How to Break a Lease in Rhode Island Legally (2026)

Reviewed by DocDraft Legal Team · Rhode Island · Last updated 2026-05-26

Rhode Island's Residential Landlord and Tenant Act (R.I. Gen. Laws § 34-18-1 et seq.) is a URLTA-adopted framework with enumerated tenant termination grounds rather than a single general right. The senior care-facility termination uses an age 65 threshold under § 34-18-15(e). Active-duty servicemembers terminate under § 34-18-15(f). Tenants may terminate on landlord noncompliance under § 34-18-28. Rhode Island has NO enacted domestic-violence early-termination statute as of 2026-05-26 (the proposed Abuse Survivor Early Lease Termination Act remains pending). Landlord mitigation duty is codified at § 34-18-40 with a deemed-termination penalty. Security deposit accounting runs 20 days under § 34-18-19.

0/5000

How does Rhode Island compare to other states on breaking a lease?

Rhode Island sits between the most tenant-protective URLTA states and stricter contract-law states. Like Washington, RI codifies a landlord mitigation duty (§ 34-18-40) and a § 34-18-17 anti-waiver rule. Unlike Washington, RI has NO enacted domestic-violence termination statute and uses age 65 (not 62) for senior care-facility termination. RI's small-claims plaintiff cap of $2,500 is among the lowest in the country.

What is the maximum a Rhode Island landlord can charge if I break my lease early?

***

[Given task A]
Answer these questions using the Rhode Island lease guide above:
(i) What age threshold applies to the senior care-facility termination?
(ii) How many days does security deposit accounting run?
(iii) What is Rhode Island's small-claims plaintiff cap?

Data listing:
***

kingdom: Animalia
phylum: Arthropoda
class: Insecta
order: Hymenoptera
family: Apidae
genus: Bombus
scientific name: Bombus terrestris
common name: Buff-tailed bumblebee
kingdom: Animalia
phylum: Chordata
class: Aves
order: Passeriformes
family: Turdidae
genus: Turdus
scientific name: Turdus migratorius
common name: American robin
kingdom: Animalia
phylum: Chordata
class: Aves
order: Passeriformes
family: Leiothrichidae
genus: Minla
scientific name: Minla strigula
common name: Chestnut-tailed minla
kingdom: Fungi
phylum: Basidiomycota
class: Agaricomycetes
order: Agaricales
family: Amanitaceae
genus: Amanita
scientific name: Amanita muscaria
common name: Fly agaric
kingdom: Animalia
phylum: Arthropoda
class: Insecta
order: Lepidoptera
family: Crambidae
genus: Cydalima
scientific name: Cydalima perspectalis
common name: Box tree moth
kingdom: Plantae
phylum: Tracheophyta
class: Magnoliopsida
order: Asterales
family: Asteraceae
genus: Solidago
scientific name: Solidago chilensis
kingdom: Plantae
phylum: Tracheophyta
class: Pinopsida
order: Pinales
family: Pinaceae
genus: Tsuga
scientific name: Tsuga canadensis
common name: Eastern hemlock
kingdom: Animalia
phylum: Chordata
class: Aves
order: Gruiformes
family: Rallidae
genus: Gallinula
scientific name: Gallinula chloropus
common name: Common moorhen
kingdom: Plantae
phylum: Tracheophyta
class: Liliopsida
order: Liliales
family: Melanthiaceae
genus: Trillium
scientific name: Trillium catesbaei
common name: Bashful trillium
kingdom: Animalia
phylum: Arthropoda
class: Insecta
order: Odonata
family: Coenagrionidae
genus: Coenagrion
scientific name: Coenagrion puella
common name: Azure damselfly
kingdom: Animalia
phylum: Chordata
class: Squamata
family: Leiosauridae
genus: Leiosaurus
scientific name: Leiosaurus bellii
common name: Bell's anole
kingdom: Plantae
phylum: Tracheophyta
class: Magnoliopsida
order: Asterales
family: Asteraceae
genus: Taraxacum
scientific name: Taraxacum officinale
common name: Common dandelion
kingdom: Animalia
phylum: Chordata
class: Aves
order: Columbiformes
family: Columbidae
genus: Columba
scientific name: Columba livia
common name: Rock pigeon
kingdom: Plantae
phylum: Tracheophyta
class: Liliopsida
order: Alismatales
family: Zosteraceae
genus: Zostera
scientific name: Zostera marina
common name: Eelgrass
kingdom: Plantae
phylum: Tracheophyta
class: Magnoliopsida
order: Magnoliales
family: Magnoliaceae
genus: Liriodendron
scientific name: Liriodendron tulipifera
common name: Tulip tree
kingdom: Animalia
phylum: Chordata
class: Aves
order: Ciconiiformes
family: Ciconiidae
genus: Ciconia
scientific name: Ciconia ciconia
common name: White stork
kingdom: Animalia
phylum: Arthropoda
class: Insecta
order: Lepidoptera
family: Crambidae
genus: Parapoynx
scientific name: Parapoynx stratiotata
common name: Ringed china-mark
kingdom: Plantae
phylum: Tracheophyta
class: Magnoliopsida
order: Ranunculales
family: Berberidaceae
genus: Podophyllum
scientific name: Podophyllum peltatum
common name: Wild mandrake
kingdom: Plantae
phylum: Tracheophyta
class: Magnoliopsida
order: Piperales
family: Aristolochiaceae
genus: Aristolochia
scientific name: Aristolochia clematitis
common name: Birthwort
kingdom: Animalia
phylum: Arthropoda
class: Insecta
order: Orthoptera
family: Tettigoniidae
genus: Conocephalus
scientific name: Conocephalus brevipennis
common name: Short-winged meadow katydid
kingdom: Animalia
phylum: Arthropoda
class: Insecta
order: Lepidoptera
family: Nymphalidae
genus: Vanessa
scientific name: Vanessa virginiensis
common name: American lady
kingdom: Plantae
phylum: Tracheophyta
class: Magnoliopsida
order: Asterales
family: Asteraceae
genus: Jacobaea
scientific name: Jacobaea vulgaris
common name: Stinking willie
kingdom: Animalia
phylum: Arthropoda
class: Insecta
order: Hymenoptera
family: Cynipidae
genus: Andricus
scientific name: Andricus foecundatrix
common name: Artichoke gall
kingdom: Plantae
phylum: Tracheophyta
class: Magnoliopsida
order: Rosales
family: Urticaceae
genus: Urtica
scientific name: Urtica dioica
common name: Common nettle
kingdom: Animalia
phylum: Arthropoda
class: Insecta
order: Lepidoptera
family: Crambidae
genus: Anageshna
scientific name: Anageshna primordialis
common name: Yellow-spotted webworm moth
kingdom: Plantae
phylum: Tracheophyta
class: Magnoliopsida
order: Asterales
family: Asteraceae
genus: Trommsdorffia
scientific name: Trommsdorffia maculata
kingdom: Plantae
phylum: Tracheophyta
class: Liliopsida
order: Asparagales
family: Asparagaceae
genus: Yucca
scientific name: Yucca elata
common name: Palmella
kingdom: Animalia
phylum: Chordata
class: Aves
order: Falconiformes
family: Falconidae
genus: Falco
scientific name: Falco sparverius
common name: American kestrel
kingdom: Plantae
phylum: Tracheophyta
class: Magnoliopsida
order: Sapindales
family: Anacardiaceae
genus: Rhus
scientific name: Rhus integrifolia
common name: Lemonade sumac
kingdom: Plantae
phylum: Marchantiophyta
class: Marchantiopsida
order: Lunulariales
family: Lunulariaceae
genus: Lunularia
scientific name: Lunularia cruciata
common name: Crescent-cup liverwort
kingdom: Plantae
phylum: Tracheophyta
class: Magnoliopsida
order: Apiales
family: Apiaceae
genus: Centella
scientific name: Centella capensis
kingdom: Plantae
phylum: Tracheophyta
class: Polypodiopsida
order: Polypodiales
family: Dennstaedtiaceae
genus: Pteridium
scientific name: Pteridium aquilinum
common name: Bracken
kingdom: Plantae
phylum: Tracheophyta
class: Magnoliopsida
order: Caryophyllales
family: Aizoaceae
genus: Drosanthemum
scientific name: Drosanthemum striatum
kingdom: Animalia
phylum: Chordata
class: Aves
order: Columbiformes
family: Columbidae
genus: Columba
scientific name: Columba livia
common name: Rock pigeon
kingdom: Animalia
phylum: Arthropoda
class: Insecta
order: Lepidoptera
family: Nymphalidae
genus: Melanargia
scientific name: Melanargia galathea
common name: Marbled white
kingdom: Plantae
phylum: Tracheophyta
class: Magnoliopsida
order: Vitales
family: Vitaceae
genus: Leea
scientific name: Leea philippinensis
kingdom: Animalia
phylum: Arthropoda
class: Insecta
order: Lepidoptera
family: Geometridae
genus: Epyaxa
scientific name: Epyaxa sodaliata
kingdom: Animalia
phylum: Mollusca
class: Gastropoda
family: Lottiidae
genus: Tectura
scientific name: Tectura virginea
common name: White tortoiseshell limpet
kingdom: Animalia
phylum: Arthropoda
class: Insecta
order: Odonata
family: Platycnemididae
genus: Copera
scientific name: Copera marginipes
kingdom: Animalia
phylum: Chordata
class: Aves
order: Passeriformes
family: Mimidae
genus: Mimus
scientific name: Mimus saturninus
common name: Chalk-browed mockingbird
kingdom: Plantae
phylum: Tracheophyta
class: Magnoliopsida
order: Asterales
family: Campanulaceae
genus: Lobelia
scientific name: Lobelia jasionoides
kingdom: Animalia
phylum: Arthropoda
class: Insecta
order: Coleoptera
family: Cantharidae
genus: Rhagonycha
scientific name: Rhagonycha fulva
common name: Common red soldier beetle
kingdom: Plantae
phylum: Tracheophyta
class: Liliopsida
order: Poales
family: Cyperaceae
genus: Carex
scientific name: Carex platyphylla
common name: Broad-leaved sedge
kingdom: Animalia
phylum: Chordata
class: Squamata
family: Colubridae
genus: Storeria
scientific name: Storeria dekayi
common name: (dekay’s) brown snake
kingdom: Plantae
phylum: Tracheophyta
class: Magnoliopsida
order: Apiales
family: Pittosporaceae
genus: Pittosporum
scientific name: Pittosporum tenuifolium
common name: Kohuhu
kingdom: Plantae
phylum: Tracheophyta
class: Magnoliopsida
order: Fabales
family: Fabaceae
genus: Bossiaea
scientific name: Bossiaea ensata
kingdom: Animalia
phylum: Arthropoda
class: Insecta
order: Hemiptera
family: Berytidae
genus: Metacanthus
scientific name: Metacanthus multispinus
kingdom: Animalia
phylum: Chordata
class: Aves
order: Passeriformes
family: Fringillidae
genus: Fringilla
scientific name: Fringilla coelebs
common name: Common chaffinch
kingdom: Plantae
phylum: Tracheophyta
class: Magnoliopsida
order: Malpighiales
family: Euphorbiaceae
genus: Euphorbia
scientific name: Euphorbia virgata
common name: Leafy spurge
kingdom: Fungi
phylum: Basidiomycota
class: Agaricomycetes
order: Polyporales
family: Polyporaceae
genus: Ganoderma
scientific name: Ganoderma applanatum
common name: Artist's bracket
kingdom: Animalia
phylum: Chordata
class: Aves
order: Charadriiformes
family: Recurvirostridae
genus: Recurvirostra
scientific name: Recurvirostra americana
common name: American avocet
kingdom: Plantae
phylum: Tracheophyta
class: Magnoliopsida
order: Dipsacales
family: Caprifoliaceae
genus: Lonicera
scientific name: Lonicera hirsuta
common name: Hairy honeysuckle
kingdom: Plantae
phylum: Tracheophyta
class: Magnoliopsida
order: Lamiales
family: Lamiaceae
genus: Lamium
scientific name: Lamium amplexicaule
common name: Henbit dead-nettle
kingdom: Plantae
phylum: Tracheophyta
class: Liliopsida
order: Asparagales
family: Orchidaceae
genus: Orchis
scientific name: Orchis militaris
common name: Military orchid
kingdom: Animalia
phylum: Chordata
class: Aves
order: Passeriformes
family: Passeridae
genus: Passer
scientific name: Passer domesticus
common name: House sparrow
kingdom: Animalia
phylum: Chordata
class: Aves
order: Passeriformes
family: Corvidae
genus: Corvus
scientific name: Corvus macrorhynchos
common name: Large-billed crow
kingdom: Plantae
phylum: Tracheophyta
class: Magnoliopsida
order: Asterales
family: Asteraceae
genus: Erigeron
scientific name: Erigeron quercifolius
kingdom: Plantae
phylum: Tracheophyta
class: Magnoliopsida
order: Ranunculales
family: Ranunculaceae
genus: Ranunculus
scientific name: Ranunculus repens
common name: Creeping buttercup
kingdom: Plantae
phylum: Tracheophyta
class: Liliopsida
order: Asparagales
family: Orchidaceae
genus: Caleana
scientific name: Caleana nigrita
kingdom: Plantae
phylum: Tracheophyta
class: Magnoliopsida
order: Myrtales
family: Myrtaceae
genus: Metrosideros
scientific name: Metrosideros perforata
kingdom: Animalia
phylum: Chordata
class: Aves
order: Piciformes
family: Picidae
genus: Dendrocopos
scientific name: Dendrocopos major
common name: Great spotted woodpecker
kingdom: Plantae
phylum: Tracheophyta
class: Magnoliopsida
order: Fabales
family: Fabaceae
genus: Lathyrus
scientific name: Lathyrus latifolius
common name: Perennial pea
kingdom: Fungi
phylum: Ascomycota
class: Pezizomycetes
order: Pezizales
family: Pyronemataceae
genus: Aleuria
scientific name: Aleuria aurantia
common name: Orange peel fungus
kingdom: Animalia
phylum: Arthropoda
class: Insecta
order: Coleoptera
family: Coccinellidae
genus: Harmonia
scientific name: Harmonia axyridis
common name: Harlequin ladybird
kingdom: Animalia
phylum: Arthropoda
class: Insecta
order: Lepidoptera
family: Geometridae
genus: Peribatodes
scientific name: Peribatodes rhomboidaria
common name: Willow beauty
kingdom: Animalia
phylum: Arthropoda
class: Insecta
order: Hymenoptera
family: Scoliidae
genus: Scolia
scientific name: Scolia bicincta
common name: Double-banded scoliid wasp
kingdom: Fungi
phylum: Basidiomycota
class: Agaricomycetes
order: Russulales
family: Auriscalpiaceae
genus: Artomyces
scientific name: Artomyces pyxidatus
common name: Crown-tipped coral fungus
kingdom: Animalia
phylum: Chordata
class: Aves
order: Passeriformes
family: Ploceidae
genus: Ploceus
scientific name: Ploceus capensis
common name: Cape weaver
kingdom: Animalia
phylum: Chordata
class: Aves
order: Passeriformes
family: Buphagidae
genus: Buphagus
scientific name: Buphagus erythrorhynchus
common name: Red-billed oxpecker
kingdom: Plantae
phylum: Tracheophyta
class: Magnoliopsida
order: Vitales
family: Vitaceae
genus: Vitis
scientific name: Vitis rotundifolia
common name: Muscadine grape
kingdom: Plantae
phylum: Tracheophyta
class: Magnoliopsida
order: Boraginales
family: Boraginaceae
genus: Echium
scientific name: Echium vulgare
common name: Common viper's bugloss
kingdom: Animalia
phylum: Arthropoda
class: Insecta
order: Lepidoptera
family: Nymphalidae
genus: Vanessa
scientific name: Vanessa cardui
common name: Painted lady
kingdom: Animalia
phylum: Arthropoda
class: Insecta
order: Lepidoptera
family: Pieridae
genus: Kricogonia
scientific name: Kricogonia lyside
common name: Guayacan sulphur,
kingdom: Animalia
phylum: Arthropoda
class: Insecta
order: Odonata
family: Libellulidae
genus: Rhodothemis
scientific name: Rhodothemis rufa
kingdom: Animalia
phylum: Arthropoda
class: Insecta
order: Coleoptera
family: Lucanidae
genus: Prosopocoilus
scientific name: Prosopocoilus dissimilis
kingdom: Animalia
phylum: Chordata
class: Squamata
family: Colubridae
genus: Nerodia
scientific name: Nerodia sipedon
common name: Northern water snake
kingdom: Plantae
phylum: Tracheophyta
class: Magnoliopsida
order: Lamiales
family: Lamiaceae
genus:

***

[Given task B]
Echo the records word for word, from their first line through the line containing "class: Pinopsida", with both of those lines included.

[Full response A]
(i) Age 65
(ii) 20 days
(iii) $2,500

[Full response B]
kingdom: Animalia
phylum: Arthropoda
class: Insecta
order: Hymenoptera
family: Apidae
genus: Bombus
scientific name: Bombus terrestris
common name: Buff-tailed bumblebee
kingdom: Animalia
phylum: Chordata
class: Aves
order: Passeriformes
family: Turdidae
genus: Turdus
scientific name: Turdus migratorius
common name: American robin
kingdom: Animalia
phylum: Chordata
class: Aves
order: Passeriformes
family: Leiothrichidae
genus: Minla
scientific name: Minla strigula
common name: Chestnut-tailed minla
kingdom: Fungi
phylum: Basidiomycota
class: Agaricomycetes
order: Agaricales
family: Amanitaceae
genus: Amanita
scientific name: Amanita muscaria
common name: Fly agaric
kingdom: Animalia
phylum: Arthropoda
class: Insecta
order: Lepidoptera
family: Crambidae
genus: Cydalima
scientific name: Cydalima perspectalis
common name: Box tree moth
kingdom: Plantae
phylum: Tracheophyta
class: Magnoliopsida
order: Asterales
family: Asteraceae
genus: Solidago
scientific name: Solidago chilensis
kingdom: Plantae
phylum: Tracheophyta
class: Pinopsida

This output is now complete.